### EXERCISE DATA
----

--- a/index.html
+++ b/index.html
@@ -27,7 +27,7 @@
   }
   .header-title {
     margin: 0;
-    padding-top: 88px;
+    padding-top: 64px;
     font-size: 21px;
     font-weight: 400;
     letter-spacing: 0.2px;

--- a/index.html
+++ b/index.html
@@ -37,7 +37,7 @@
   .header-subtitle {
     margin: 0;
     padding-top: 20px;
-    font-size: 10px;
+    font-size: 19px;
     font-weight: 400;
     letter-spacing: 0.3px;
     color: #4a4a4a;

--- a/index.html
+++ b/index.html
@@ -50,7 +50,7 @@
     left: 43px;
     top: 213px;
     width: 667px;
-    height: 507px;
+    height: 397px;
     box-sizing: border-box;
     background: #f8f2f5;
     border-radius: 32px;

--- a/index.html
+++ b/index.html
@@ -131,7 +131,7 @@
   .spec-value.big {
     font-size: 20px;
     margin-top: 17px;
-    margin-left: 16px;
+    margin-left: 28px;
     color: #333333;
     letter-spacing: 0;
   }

----

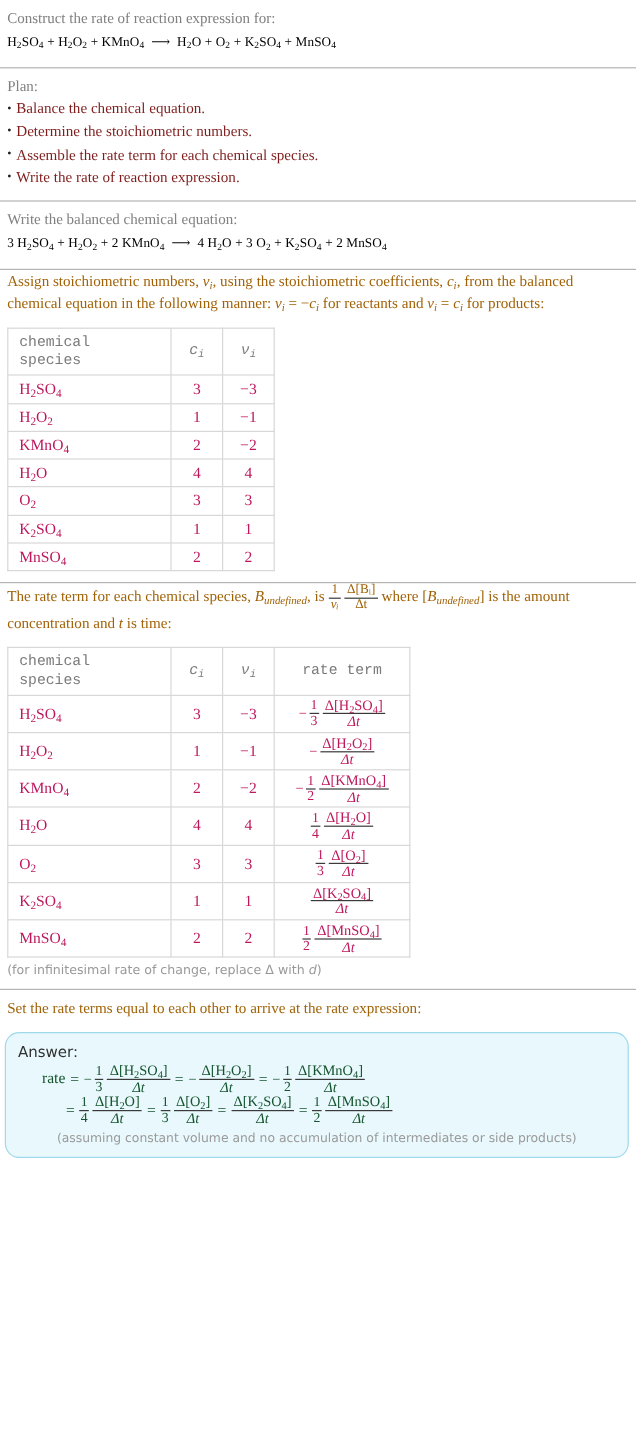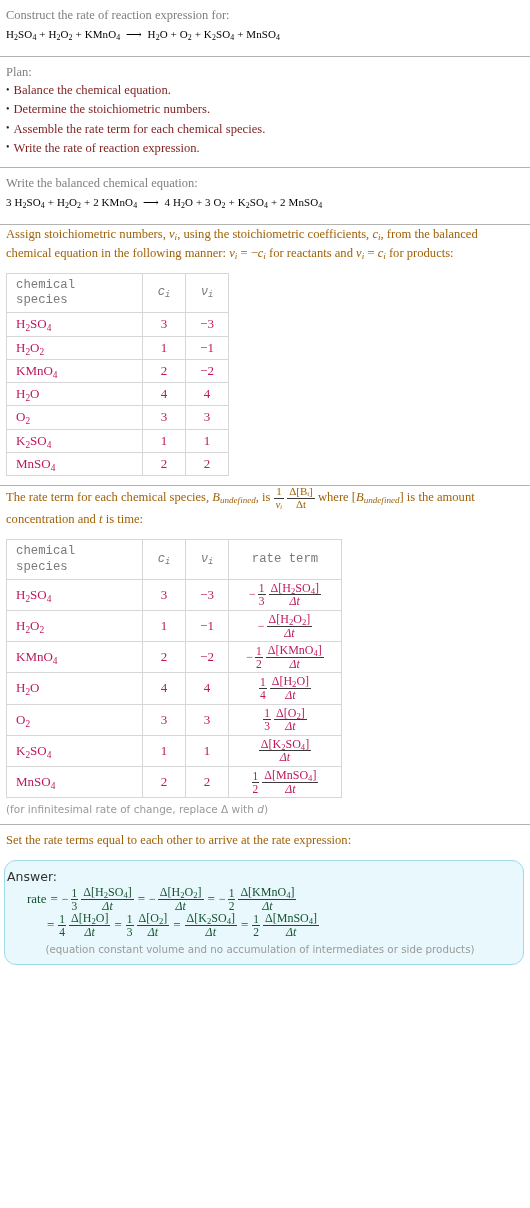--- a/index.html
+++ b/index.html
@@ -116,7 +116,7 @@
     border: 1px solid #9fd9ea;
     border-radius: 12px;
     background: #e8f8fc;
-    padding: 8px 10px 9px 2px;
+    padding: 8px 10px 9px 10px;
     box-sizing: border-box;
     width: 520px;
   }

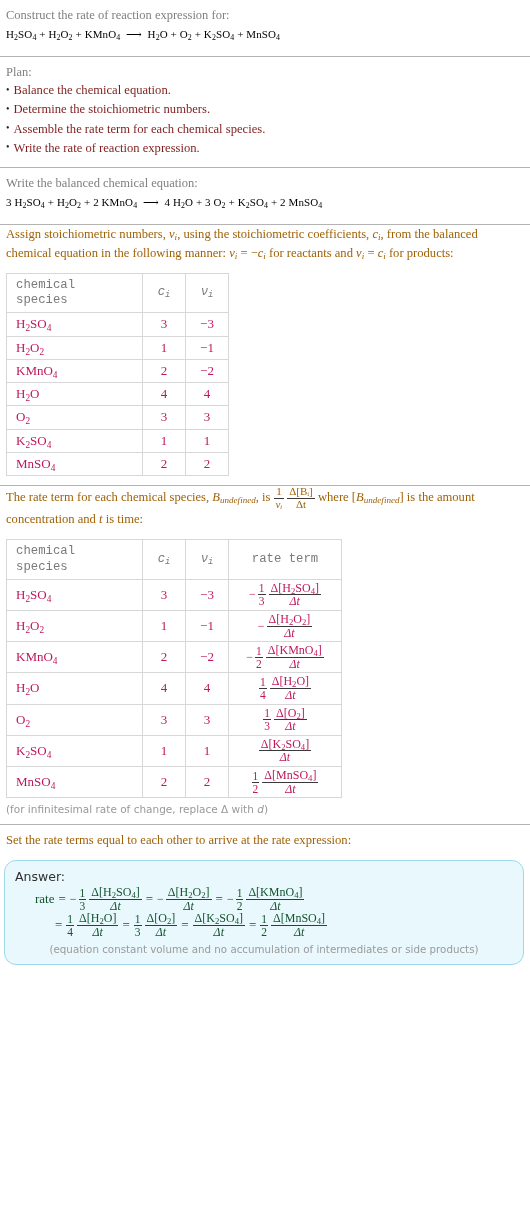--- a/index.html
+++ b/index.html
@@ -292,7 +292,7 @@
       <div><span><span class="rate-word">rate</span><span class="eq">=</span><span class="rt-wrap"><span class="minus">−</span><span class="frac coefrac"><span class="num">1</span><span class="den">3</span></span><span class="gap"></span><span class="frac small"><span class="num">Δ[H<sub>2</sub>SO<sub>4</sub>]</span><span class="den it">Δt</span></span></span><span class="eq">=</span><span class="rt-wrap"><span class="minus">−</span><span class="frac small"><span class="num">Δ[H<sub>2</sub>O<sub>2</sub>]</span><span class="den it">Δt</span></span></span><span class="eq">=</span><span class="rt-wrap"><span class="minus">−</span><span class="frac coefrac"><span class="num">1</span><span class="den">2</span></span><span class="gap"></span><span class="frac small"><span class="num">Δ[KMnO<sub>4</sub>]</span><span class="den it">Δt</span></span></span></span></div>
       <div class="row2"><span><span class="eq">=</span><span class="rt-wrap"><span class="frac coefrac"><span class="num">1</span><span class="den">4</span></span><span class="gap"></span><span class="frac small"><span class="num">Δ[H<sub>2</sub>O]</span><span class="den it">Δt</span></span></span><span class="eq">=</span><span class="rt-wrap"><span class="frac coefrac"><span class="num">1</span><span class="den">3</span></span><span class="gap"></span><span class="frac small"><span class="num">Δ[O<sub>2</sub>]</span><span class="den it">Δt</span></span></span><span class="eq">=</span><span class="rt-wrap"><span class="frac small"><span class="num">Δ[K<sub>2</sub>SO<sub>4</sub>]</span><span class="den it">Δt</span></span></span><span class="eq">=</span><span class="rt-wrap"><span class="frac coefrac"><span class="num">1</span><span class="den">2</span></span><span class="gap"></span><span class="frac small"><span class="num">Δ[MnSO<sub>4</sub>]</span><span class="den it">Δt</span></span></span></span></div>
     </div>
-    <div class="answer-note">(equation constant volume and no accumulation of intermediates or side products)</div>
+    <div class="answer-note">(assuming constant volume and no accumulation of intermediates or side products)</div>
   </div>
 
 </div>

----

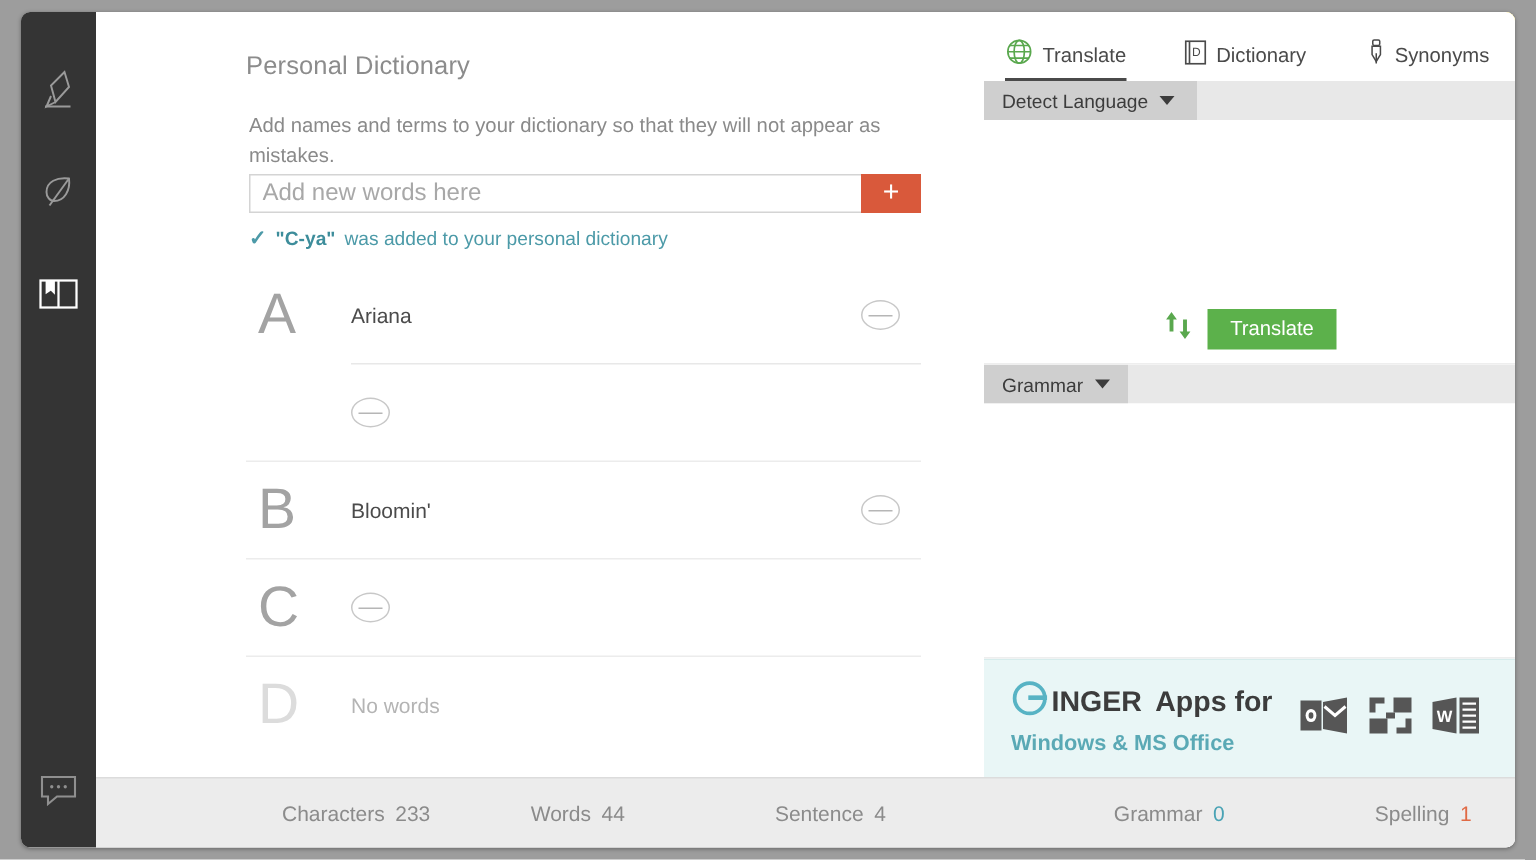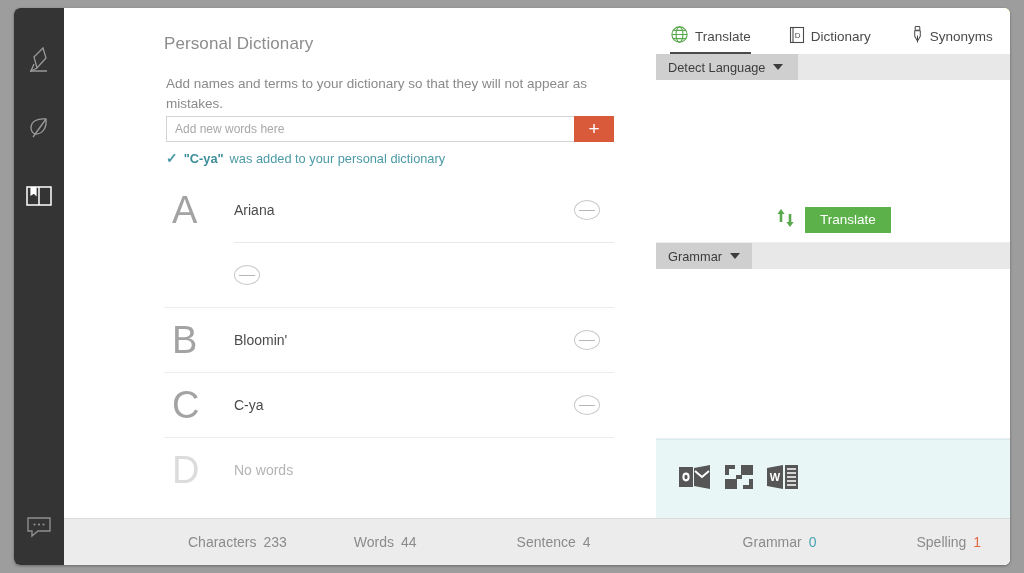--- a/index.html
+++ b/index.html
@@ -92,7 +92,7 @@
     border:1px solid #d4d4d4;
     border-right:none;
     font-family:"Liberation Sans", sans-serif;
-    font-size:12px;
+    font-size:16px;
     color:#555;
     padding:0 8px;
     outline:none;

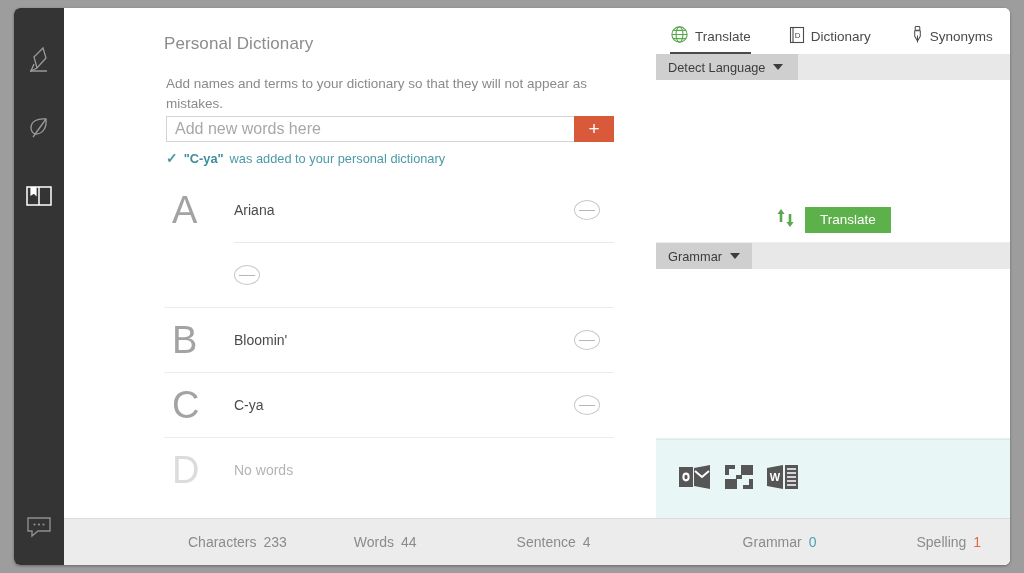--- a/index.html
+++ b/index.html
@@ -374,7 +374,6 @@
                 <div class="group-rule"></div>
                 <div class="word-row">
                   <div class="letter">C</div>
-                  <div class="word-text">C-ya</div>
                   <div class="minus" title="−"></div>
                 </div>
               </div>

----

### TO DO
Scan the entries above for the string "spacing" and copy each line that contains it.

### SOLUTION TO THE PROBLEM
     letter-spacing: 0.2px;
     letter-spacing: 0.3px;
     letter-spacing: 0;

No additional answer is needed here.